PROVIDED MATERIAL START
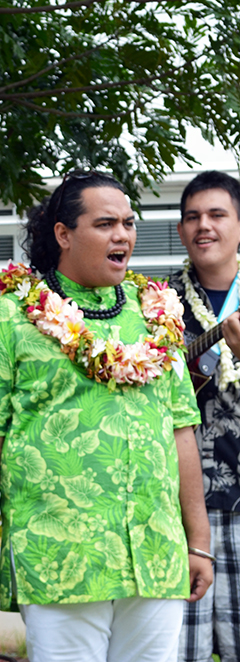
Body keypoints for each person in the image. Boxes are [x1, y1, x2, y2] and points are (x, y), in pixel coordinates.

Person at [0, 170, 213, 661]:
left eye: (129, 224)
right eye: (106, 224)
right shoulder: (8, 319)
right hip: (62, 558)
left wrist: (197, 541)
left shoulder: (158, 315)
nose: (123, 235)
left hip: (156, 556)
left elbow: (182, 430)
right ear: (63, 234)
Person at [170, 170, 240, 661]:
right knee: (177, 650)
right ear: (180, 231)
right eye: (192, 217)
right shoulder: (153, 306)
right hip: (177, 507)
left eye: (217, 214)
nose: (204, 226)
PROVIDED MATERIAL END
TASK:
Your task is to restate every record word for word. Omit all pictures.

YOUR SOLUTION:
Body keypoints for each person in the image. Boxes are [x1, y1, x2, y2] and points are (x, y), in pixel coordinates.

Person at [0, 170, 213, 661]:
left eye: (129, 224)
right eye: (106, 224)
right shoulder: (8, 319)
right hip: (62, 558)
left wrist: (197, 541)
left shoulder: (158, 315)
nose: (123, 235)
left hip: (156, 556)
left elbow: (182, 430)
right ear: (63, 234)
Person at [170, 170, 240, 661]:
right knee: (177, 650)
right ear: (180, 231)
right eye: (192, 217)
right shoulder: (153, 306)
right hip: (177, 507)
left eye: (217, 214)
nose: (204, 226)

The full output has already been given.